Here are some tips and recommendations for you to follow and make your marriage work:

  • Discuss a lot. If you do not know each other well enough, it doesn’t mean you shouldn’t talk. You can discuss your roles in marriage, your attitude towards children, etc. You do not necessarily have to play traditional roles in your family. Your wife may not be a great good but you can.
  • Find common interests. It is crucial to look for common interests, you both may adore reading, skiing, cinema, and many other things. Just find them. A big no-no will be trying to change the interests and hobbies of your partner. Do not impose watching historical movies if your partner hates them. Instead, do what you enjoy and ask your partner about his//her likes. Keep searching, talking, and you will definitely find common grounds.
  • Have dates. You could have no chance to date and get to know each other before. Now as you start a new life, have no children, and no other problems to solve, you can take your time and go on dates finally. Learn more about each other this way and develop feelings toward each other.
  • Spend time alone, just two of you and no one else. It is crucial to have intimate moments, find out about each other’s likes and dislikes, desires and expectations. Spend quality time together as much as possible and you will see how your mutual love grows.

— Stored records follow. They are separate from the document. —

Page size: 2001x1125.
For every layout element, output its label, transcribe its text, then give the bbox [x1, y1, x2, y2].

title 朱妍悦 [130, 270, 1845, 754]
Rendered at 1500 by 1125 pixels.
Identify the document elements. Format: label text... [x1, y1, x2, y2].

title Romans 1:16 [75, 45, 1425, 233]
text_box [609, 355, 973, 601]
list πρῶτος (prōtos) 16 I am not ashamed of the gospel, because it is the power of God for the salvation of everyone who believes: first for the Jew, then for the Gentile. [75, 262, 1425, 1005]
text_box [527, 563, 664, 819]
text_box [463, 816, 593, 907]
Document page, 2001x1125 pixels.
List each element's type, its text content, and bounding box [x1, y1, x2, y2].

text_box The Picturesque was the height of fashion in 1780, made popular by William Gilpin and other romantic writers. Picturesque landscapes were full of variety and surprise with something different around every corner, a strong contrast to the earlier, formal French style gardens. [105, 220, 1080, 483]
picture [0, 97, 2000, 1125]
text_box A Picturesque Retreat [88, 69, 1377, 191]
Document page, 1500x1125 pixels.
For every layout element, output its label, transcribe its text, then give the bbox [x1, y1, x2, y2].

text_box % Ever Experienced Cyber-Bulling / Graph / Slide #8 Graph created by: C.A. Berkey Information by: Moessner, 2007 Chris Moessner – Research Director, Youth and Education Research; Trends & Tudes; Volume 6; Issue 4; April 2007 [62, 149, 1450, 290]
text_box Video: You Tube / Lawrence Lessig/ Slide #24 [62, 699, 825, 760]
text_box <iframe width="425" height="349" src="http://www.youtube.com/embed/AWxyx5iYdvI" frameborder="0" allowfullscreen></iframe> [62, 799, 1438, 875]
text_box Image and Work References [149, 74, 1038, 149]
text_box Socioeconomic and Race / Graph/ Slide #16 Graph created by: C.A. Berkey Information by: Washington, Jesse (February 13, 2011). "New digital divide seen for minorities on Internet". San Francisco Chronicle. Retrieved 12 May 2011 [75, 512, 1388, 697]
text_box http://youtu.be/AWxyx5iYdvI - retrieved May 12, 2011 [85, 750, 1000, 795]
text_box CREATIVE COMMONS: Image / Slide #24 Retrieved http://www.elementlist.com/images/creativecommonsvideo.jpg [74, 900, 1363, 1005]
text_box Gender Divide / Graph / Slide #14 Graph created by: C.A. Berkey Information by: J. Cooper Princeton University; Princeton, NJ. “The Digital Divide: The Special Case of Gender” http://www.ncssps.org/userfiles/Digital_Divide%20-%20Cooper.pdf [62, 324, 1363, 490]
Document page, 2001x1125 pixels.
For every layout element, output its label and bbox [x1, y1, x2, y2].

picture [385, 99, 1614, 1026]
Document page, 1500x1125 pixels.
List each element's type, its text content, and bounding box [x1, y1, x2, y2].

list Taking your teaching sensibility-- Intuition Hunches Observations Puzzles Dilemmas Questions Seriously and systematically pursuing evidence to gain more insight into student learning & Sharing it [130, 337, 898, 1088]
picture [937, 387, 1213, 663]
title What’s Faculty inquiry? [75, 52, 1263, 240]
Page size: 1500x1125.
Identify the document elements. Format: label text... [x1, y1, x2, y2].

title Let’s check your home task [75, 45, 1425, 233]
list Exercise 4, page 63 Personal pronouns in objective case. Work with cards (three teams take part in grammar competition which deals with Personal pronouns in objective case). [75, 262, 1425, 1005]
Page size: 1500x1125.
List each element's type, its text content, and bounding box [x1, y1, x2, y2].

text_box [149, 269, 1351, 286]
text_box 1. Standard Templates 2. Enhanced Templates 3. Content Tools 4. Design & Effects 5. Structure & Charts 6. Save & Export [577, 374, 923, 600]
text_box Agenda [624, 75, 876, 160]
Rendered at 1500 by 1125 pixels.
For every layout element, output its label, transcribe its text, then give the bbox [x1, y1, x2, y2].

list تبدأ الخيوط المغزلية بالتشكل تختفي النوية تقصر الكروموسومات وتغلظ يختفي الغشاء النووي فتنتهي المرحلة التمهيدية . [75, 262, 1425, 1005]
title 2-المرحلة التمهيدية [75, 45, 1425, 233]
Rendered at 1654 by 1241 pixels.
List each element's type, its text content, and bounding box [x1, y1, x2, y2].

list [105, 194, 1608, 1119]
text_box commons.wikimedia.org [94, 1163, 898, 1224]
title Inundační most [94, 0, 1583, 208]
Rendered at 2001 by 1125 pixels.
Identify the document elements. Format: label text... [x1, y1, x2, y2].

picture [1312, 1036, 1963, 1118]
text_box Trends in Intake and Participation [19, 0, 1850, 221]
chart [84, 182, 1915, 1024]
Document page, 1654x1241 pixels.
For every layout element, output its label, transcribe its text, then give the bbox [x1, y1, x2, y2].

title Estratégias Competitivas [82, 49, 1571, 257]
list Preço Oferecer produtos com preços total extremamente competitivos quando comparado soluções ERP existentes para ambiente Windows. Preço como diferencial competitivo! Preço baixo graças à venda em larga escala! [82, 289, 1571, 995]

Arranged marriages are not the end of the world

It is only up to you what marriage to choose — follow your feelings or your parents’ will. Just remember that your family may not wish you anything bad, and if you close your eyes on them arranging your life for you, you might get a wonderful life in return.

No matter what your attitude towards arranged marriages is — facts do not lie. Such marriages are proven to be stronger for some reason and it means they deserve being even in modern society.